### Data to use
---------------

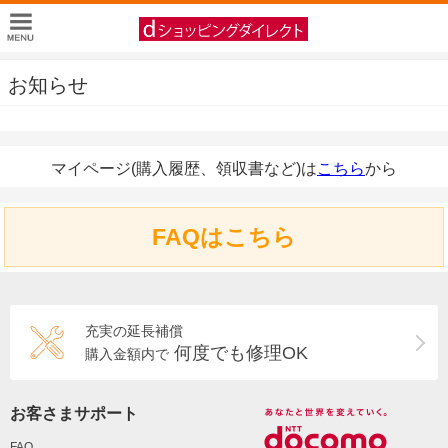
お知らせ
マイページ(購入履歴、領収書など)は
こちら
から
FAQはこちら
充実の延長補償
何度でも修理OK
購入金額内で
お客さまサポート
FAQ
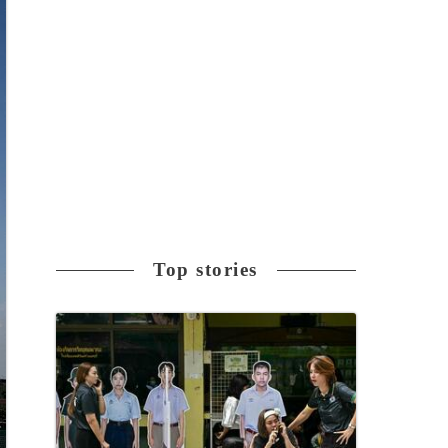
Top stories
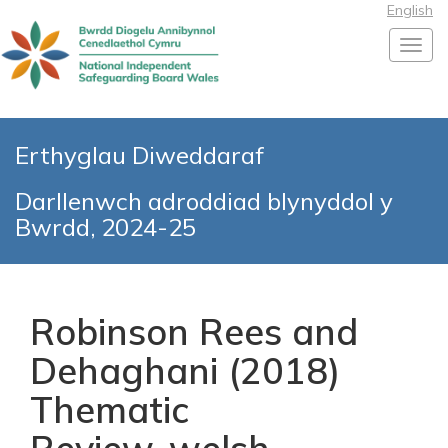
English
Toggl
Erthyglau Diweddaraf
Darllenwch adroddiad blynyddol y
Bwrdd, 2024-25
Robinson Rees and
Dehaghani (2018)
Thematic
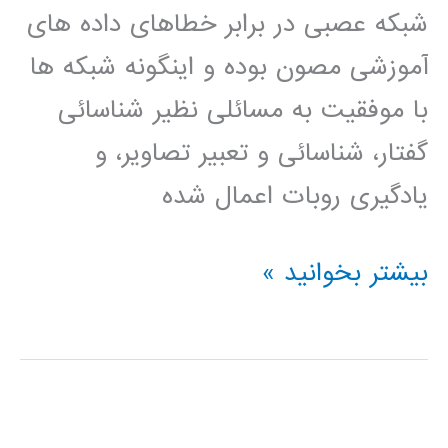
شبکه عصبی در برابر خطاهای داده های
آموزشی مصون بوده و اینگونه شبکه ها
با موفقیت به مسائلی نظیر شناسائی
گفتار، شناسائی و تعبیر تصاویر، و
یادگیری روبات اعمال شده
شبکه
بیشتر بخوانید »
های
عصبی
مصنوعی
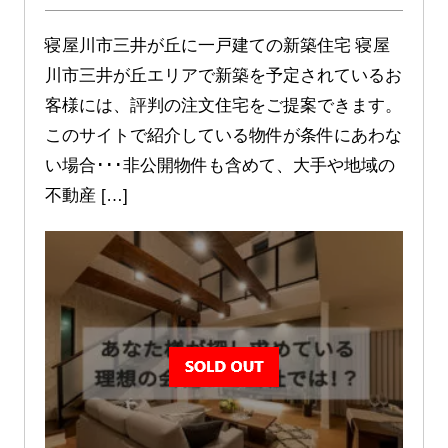
寝屋川市三井が丘に一戸建ての新築住宅 寝屋
川市三井が丘エリアで新築を予定されているお
客様には、評判の注文住宅をご提案できます。
このサイトで紹介している物件が条件にあわな
い場合･･･非公開物件も含めて、大手や地域の
不動産 […]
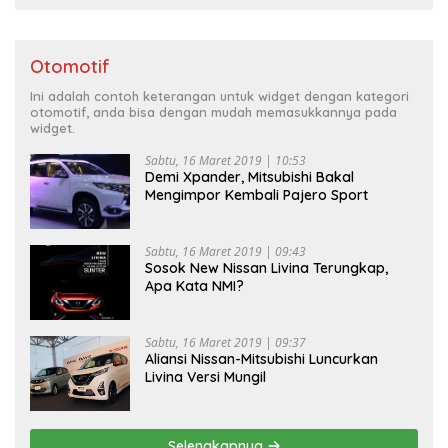
Otomotif
Ini adalah contoh keterangan untuk widget dengan kategori
otomotif, anda bisa dengan mudah memasukkannya pada
widget.
Sabtu, 16 Maret 2019 | 10:53
Demi Xpander, Mitsubishi Bakal
Mengimpor Kembali Pajero Sport
Sabtu, 16 Maret 2019 | 09:43
Sosok New Nissan Livina Terungkap,
Apa Kata NMI?
Sabtu, 16 Maret 2019 | 09:37
Aliansi Nissan-Mitsubishi Luncurkan
Livina Versi Mungil
Selengkapnya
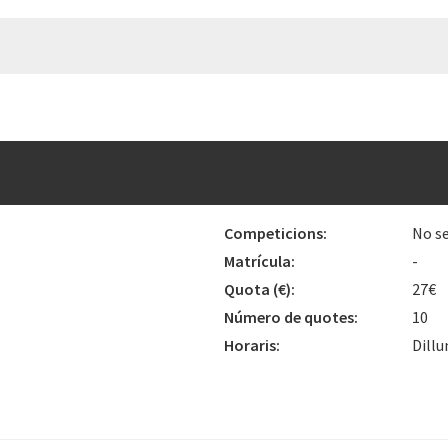
Competicions:
No se
Matrícula:
-
Quota
(€)
:
27€
Número de quotes:
10
Horaris:
Dillu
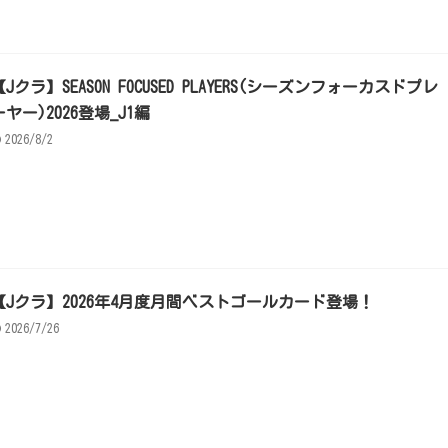
【Jクラ】SEASON FOCUSED PLAYERS(シーズンフォーカスドプレ
ーヤー)2026登場_J1編
2026/8/2
【Jクラ】2026年4月度月間ベストゴールカード登場！
2026/7/26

---------------

### Task details
Copy the listing word for word, from the line with "寝屋川市三井が丘に一戸建ての新築住宅 寝屋" through to the end of the listing, and leave the pictures out of your answer.

### Response to this exercise
寝屋川市三井が丘に一戸建ての新築住宅 寝屋
川市三井が丘エリアで新築を予定されているお
客様には、評判の注文住宅をご提案できます。
このサイトで紹介している物件が条件にあわな
い場合･･･非公開物件も含めて、大手や地域の
不動産 […]
Otomotif
Ini adalah contoh keterangan untuk widget dengan kategori
otomotif, anda bisa dengan mudah memasukkannya pada
widget.
Sabtu, 16 Maret 2019 | 10:53
Demi Xpander, Mitsubishi Bakal
Mengimpor Kembali Pajero Sport
Sabtu, 16 Maret 2019 | 09:43
Sosok New Nissan Livina Terungkap,
Apa Kata NMI?
Sabtu, 16 Maret 2019 | 09:37
Aliansi Nissan-Mitsubishi Luncurkan
Livina Versi Mungil
Selengkapnya
Competicions:
No se
Matrícula:
-
Quota
(€)
:
27€
Número de quotes:
10
Horaris:
Dillu
【Jクラ】SEASON FOCUSED PLAYERS(シーズンフォーカスドプレ
ーヤー)2026登場_J1編
2026/8/2
【Jクラ】2026年4月度月間ベストゴールカード登場！
2026/7/26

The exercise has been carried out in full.